One grew up 50 miles from Augusta National GC, the other roughly a half a world away. Still, both Ben Martin
and Byeong-Hun "Ben" An
have held the same goal for as long as they can remember: to one day compete in the Masters.
With semifinal victories Saturday at the 109th U.S. Amateur, both will get the chance to live their dream next April, the carrot for reaching the final of the USGA's oldest national championship.
"They started last night creeping into my mind, and I couldn't sleep," said An, a 17-year-old South Korea native who defeated Bhavik Patel
, 3 and 2, at Southern Hills CC, when asked if he ever thought about playing at Augusta during his match. "By my dad kept telling me just to calm down."
"I don't think it's really sunk in yet that I'll be playing in Augusta," said Martin, a 22-year-old from Greenwood, S.C., who defeated the hottest player in the championship, Charlie Holland
, beating the Texas senior 5 and 4.
Advancing to the U.S. Amateur finals also earned the two Bens an exemptions into next year's U.S. Open at Pebble Beach.
In the An/Patel match, neither player held more than a 1-up advantage through the first 14 holes, the lead shifting back and forth through out the round. Patel, a sophomore at Fresno State, moved in front for the first time on the 11th with a par after An shanked his tee shot on the par-3 hole. But An regrouped, making a birdie on the 13th to square the match, then winning the next three holes to close out his opponent.
"I didn't think I played that well," said An, who has lived with his father in the Florida since 2005, attending the David Leadbetter Academy until 18 months ago. "We both made a lot of mistakes. My irons weren't that good but my up-and-downs were pretty good compared to yesterday."
Conversely, Martin, a fifth-year senior at Clemson, rebounded from a shaky performance in his quarterfinal match against David Lingmerth
a day earlier, hitting his irons with far more precision as he jumped to a 2-up lead after three holes that stretched to a 4-up advantage through six and a 5-up margin at the turn.
"It was night and day," said Martin regarding the difference in his play, in part the result of a two-hour range session late Friday afternoon. "I was just out there hitting a few balls. Just trying to improve my swing. Nothing specific.

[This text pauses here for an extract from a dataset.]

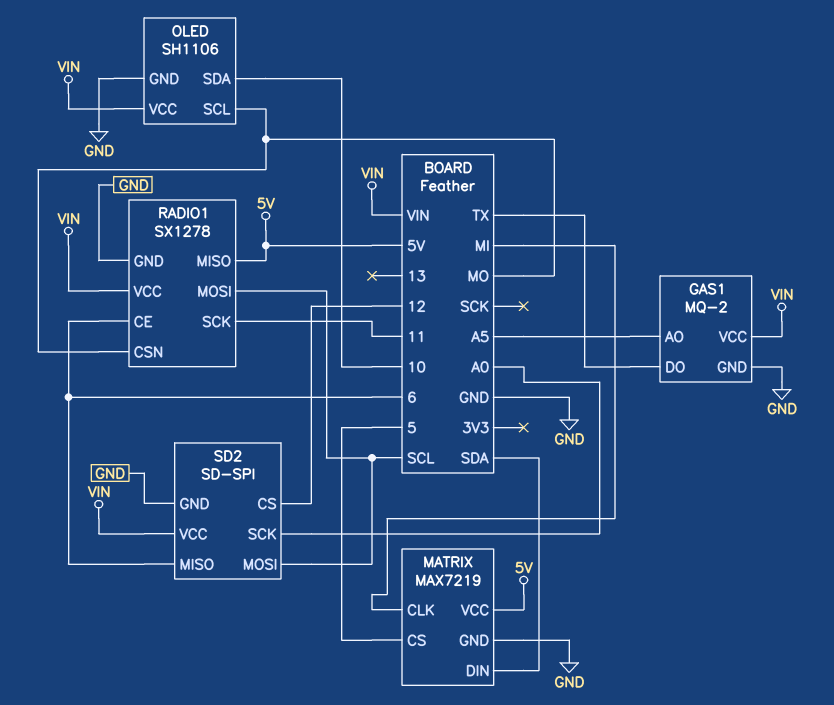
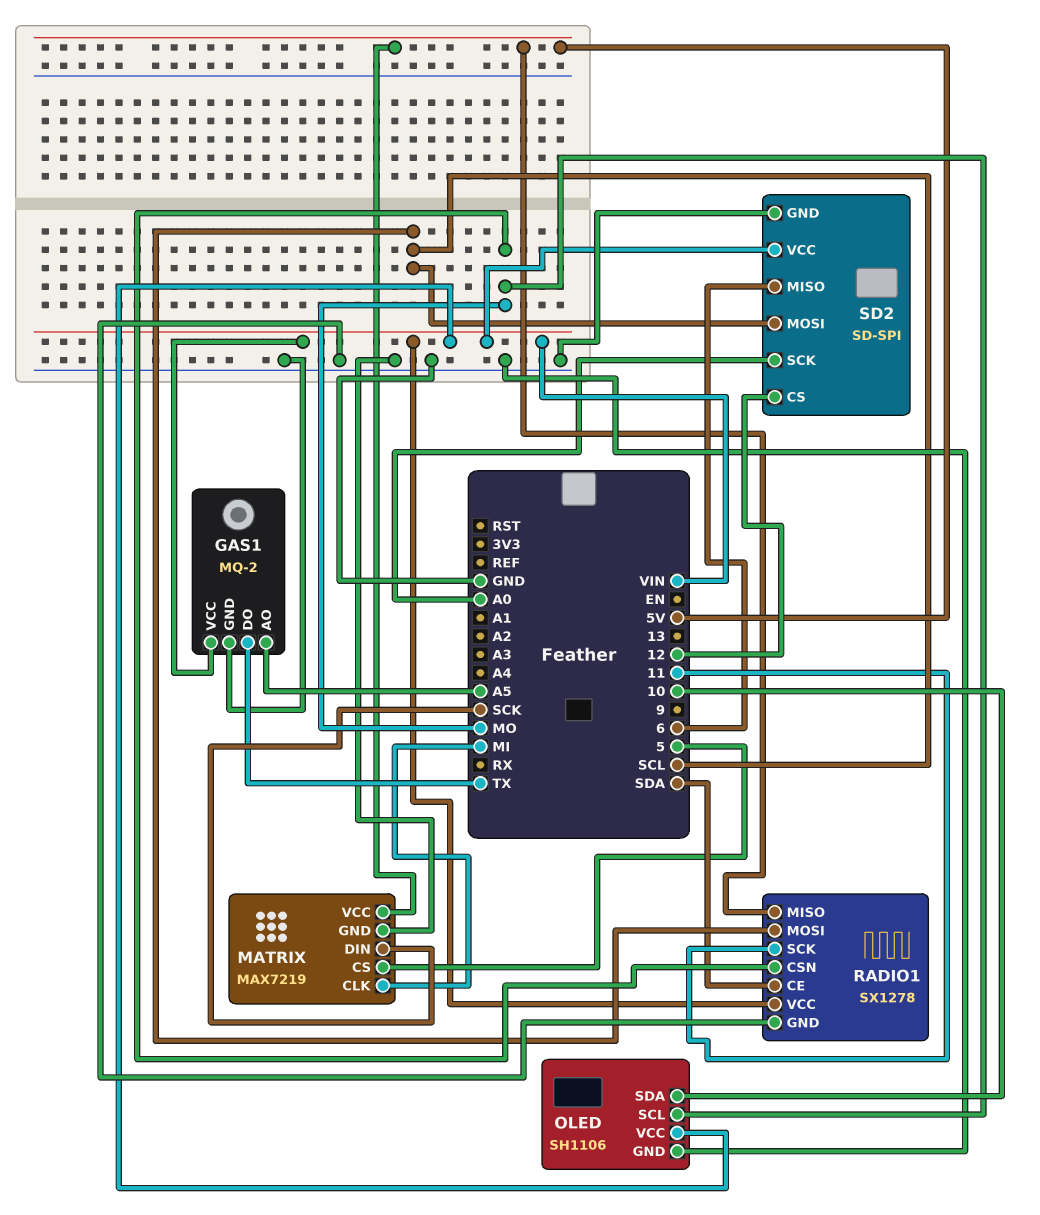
MATRIX pin DIN: SDA -> SCK
RADIO1 pin CE: 6 -> SDA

Just getting some confidence out there and seeing the ball going where I wanted it to."
Martin also benefited from the fact Holland was struggling off the tee, unable to hit a fairway until the seventh hole. "My driver wasn't great [warming up before the round], and it stuck with me the rest of the day," Holland said. "I was all over the place, missing fairways and greens."
Last April, Martin was in attendance at the Masters, something he has had the luxury of doing every year since 1996. His grandmother owns two Masters badges when he hasn't been able to get tickets from family friends.
“I’ve played Augusta one time when [Clemson] team got to go there,” Martin said. “It was January and about 40 degrees so it really wasn’t too much fun.”
Martin also attended a second major championship this year, having qualified to compete at the U.S. Open at Bethpage Black. At one point during his first round, Martin was two under par and his name was up on the leader board. A friend snuck a photo of the moment, which Martin's family proudly displays. (Martin missed the cut at Bethpage.)
"I think having that experience at Bethpage has been a big help," said Martin, who twice has won All-ACC honors while playing for the Tigers. "I'm a little more comfortable with the crowds. There were a lot of fans out today, but it's nothing compared to the Open."
For An, though, Saturday's crowd of upwards of 1,000 spectators was the largest he's ever played in front of. While not having won any tournament since a junior event five years ago, An earned first-team AJGA All-American honors a year ago, tied for second at the AJGA Rolex Tournament of Champions in July and was a quarterfinalist at the Western Amateur earlier this month. He has made a verbal commitment to play at Cal-Berkley starting in the fall of 2011.
Suffice it to say, there is plenty more to play for Sunday at Southern Hills. The winner of the 36-hole final also will get an invitation to the British Open at St. Andrews. Should Martin win he will also grab one of the two remaining spots on the U.S. Walker Cup team roster. Should An prevail, he would become the youngest champion (17 years, 11 months, 13 days), breaking the mark Danny Lee
set a year ago (18 years, 1 month) at Pinehurst No. 2.